Driven by a passion to understand "how things were put together," Claude Shannon, who was a distant cousin of Thomas Edison, planted the seed for today's digital communications network.
His legacy as the father of digital communications might be summed in the mantra, "necessity is the mother of invention," in that much of Shannon's major work came after World War II ended.
During the war, Shannon was hired by Bell Labs to work on fire-control systems and cryptography. When the war ended in 1945, Shannon developed a classified memo for Bell Labs called "A Mathematical Theory of Cryptography."
After finishing this paper, Shannon said that his discoveries of communication theory and cryptography came about at the same time and "they were so close together you couldn't separate them." Perhaps as a preview to what would come later, Shannon wrote in a footnote of that paper that he would "develop these results ... in a forthcoming memorandum on the transmission of information."
It was this work that laid the foundation for Shannon to write his paper A Mathematical Theory of Communication.

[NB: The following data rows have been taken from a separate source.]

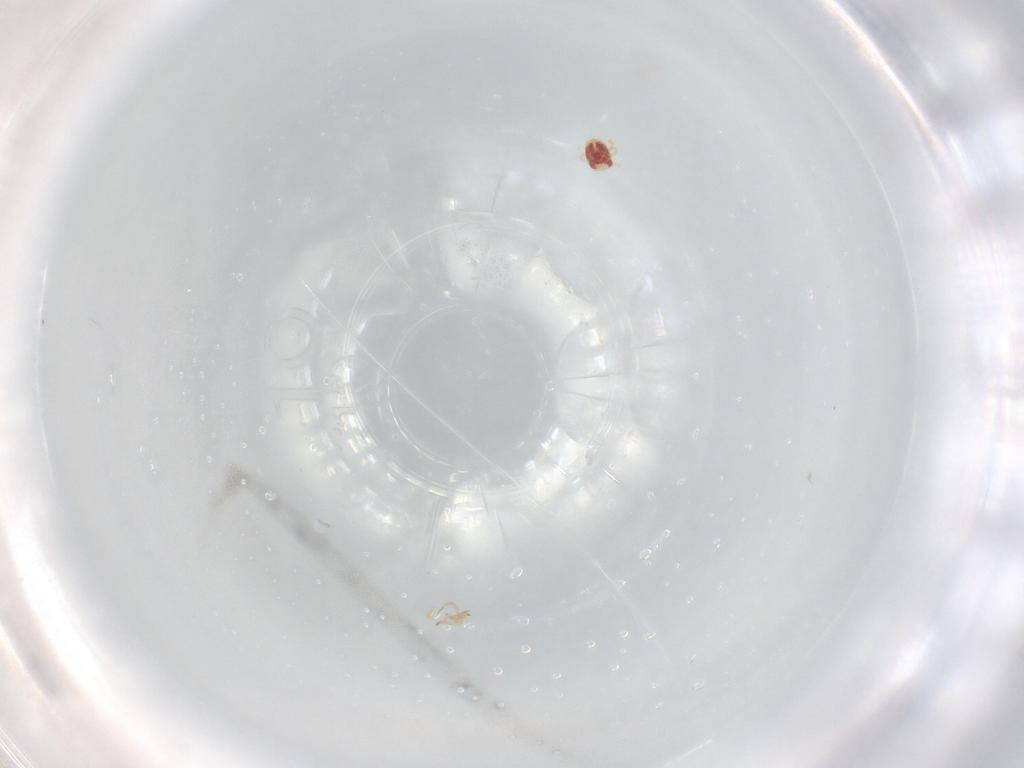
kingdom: Animalia
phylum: Arthropoda
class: Arachnida
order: Mesostigmata
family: Phytoseiidae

Published in 1948, Shannon found there were fundamental limits on signal processing operations such as compressing data and on reliably storing and communicating data.
At the ripe age of 21, Shannon adapted his fascination with Boolean algebra as the basis for his master's thesis at MIT, called A Symbolic Analysis of Relay and Switching Circuits, a work that was designed to simplify the arrangement of the electromechanical relays then used in telephone routing switches. Many in the communications industry regard this paper as a major contribution to the birth of digital computer and digital circuit design theory.

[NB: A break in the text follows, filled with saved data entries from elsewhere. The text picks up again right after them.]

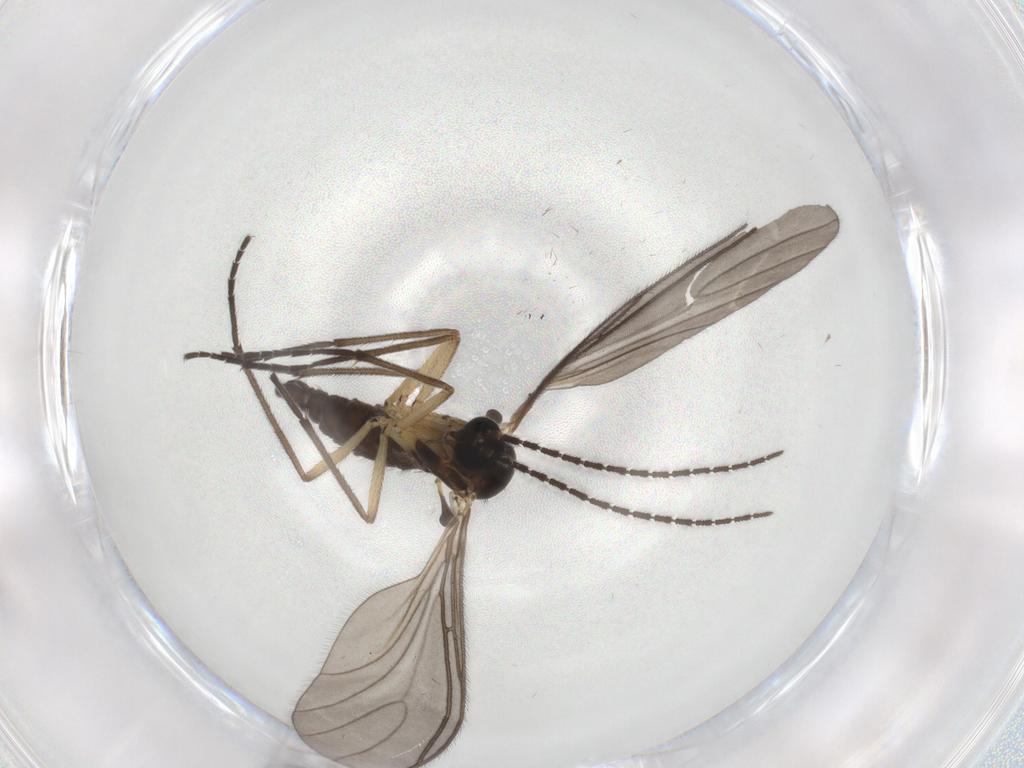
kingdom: Animalia
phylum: Arthropoda
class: Insecta
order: Diptera
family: Sciaridae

Outside of his work in telecom information theory, Shannon, like Alexander Graham Bell, had a wide-reaching set of eclectic interests and a freestyle personality. There is a now-famous story of how he could sometimes be found juggling while riding a unicycle down the halls of Bell Labs.

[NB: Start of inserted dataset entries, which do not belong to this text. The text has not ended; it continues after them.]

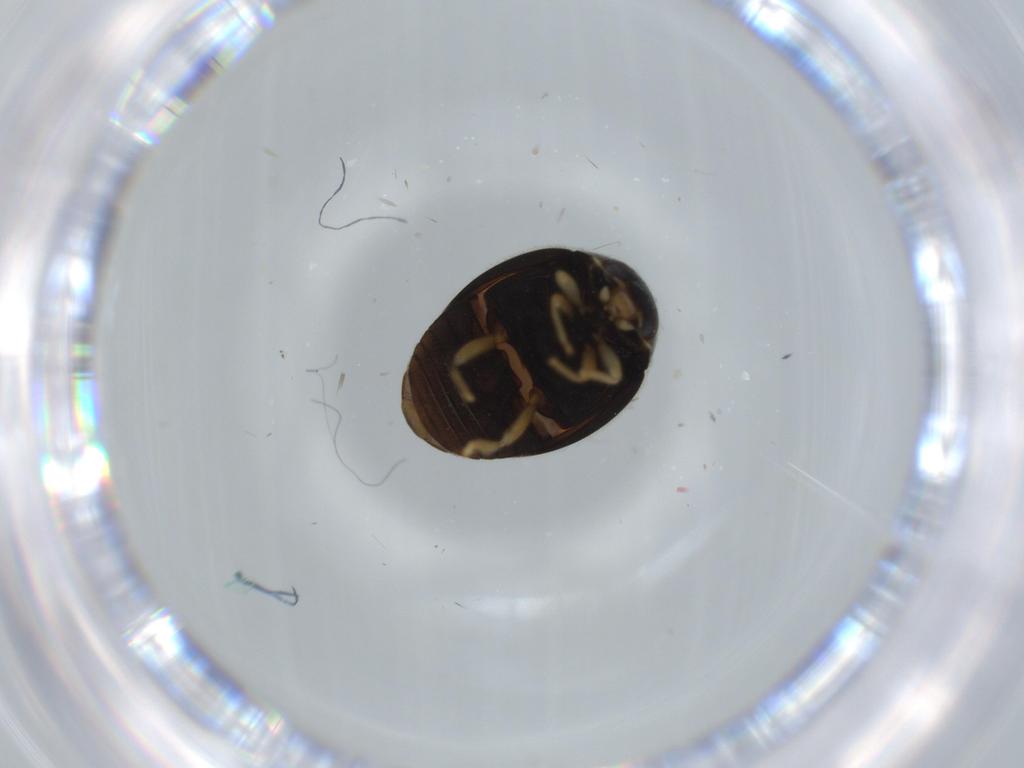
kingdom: Animalia
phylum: Arthropoda
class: Insecta
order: Coleoptera
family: Coccinellidae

Driven by curiosity, Shannon also became known for designing and building chess-playing, maze-solving, juggling and even mind-reading machines.
And while the focus of our honorees like Claude Shannon is related to the influence they had on the wireline network, Shannon's theories continue to be relevant today in advancing copper and fiber-based networks, and even emerging next-generation wireless technologies like LTE.